# About this exercise:
Going through the entries below, copy out each line that contains "Type".

——

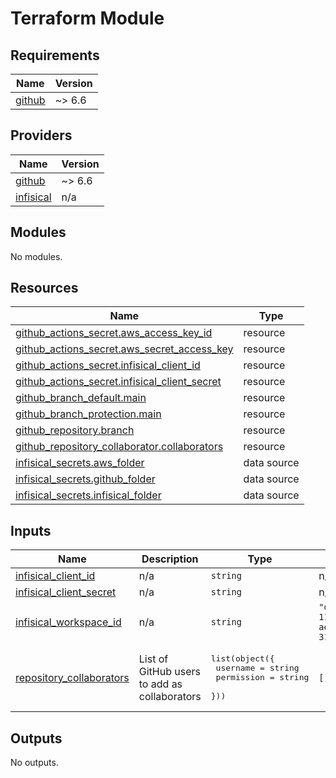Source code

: # Terraform Module

<!-- BEGIN_TF_DOCS -->
## Requirements

| Name | Version |
|------|---------|
| <a name="requirement_github"></a> [github](#requirement\_github) | ~> 6.6 |

## Providers

| Name | Version |
|------|---------|
| <a name="provider_github"></a> [github](#provider\_github) | ~> 6.6 |
| <a name="provider_infisical"></a> [infisical](#provider\_infisical) | n/a |

## Modules

No modules.

## Resources

| Name | Type |
|------|------|
| [github_actions_secret.aws_access_key_id](https://registry.terraform.io/providers/integrations/github/latest/docs/resources/actions_secret) | resource |
| [github_actions_secret.aws_secret_access_key](https://registry.terraform.io/providers/integrations/github/latest/docs/resources/actions_secret) | resource |
| [github_actions_secret.infisical_client_id](https://registry.terraform.io/providers/integrations/github/latest/docs/resources/actions_secret) | resource |
| [github_actions_secret.infisical_client_secret](https://registry.terraform.io/providers/integrations/github/latest/docs/resources/actions_secret) | resource |
| [github_branch_default.main](https://registry.terraform.io/providers/integrations/github/latest/docs/resources/branch_default) | resource |
| [github_branch_protection.main](https://registry.terraform.io/providers/integrations/github/latest/docs/resources/branch_protection) | resource |
| [github_repository.branch](https://registry.terraform.io/providers/integrations/github/latest/docs/resources/repository) | resource |
| [github_repository_collaborator.collaborators](https://registry.terraform.io/providers/integrations/github/latest/docs/resources/repository_collaborator) | resource |
| [infisical_secrets.aws_folder](https://registry.terraform.io/providers/infisical/infisical/latest/docs/data-sources/secrets) | data source |
| [infisical_secrets.github_folder](https://registry.terraform.io/providers/infisical/infisical/latest/docs/data-sources/secrets) | data source |
| [infisical_secrets.infisical_folder](https://registry.terraform.io/providers/infisical/infisical/latest/docs/data-sources/secrets) | data source |

## Inputs

| Name | Description | Type | Default | Required |
|------|-------------|------|---------|:--------:|
| <a name="input_infisical_client_id"></a> [infisical\_client\_id](#input\_infisical\_client\_id) | n/a | `string` | n/a | yes |
| <a name="input_infisical_client_secret"></a> [infisical\_client\_secret](#input\_infisical\_client\_secret) | n/a | `string` | n/a | yes |
| <a name="input_infisical_workspace_id"></a> [infisical\_workspace\_id](#input\_infisical\_workspace\_id) | n/a | `string` | `"d1ee8b80-118c-4daf-ae84-31da43261b76"` | no |
| <a name="input_repository_collaborators"></a> [repository\_collaborators](#input\_repository\_collaborators) | List of GitHub users to add as collaborators | <pre>list(object({<br>    username   = string<br>    permission = string<br>  }))</pre> | `[]` | no |

## Outputs

No outputs.
<!-- END_TF_DOCS -->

——

# Answer to the exercise:
| Name | Type |
| Name | Description | Type | Default | Required |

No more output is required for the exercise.